As I forwarded reading my diary, the more tired and sad I got: When we had traveled seven months we arrived in Fiji Islands. I was reading about the day we got there and I remembered that before we started this whole trip we thought that Fiji must be the most exotic place in the world. And in Fiji, on our arrival, I had written in my diary that now, when in Fiji, I was really thinking how exotic Finland is with all darkness in winter and when it rains slush.
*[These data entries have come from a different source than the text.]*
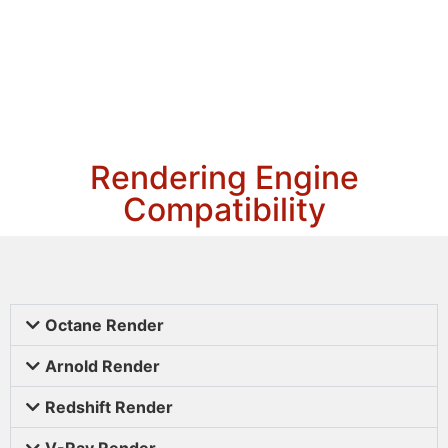
Rendering Engine
Compatibility
Octane Render
Arnold Render
Redshift Render
V-Ray Render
I had finished that day’s text with a thought: “Exotism is always where you are not.”
After I had read through my one-year diary of Finland-India-Thailand-Malaysia-Singapore-Australia-Fiji-USA-Finland, I remembered one moment from the trip. One evening in Udaipur, India. We went for a beer with our friend and ended up in this one view restaurant. The sky was full of stars and suddenly we saw a shooting star. Our Indian friend closed his eyes, put his hands to namaste, and prayed. We asked why he prayed and he said: “Always when you see a shooting star, it means that someone has died and the soul is going to heaven.”
My wife and I started eagerly to clear up for him that shooting stars just look like stars that quickly shoot across the sky but they are not stars and that in reality, shooting stars are just pieces of rock or space dust hitting Earth’s atmosphere from space. That it moves so fast that it heats up and glows as it speeds through the atmosphere.
Our Indian friend looked at us sadly and said: “No Magi and Jouko. Please, no. It is a soul. I remember how ashamed we were.
“Ignorance is bliss”, said my mother once, and continued: “The more you will know the more you will suffer.”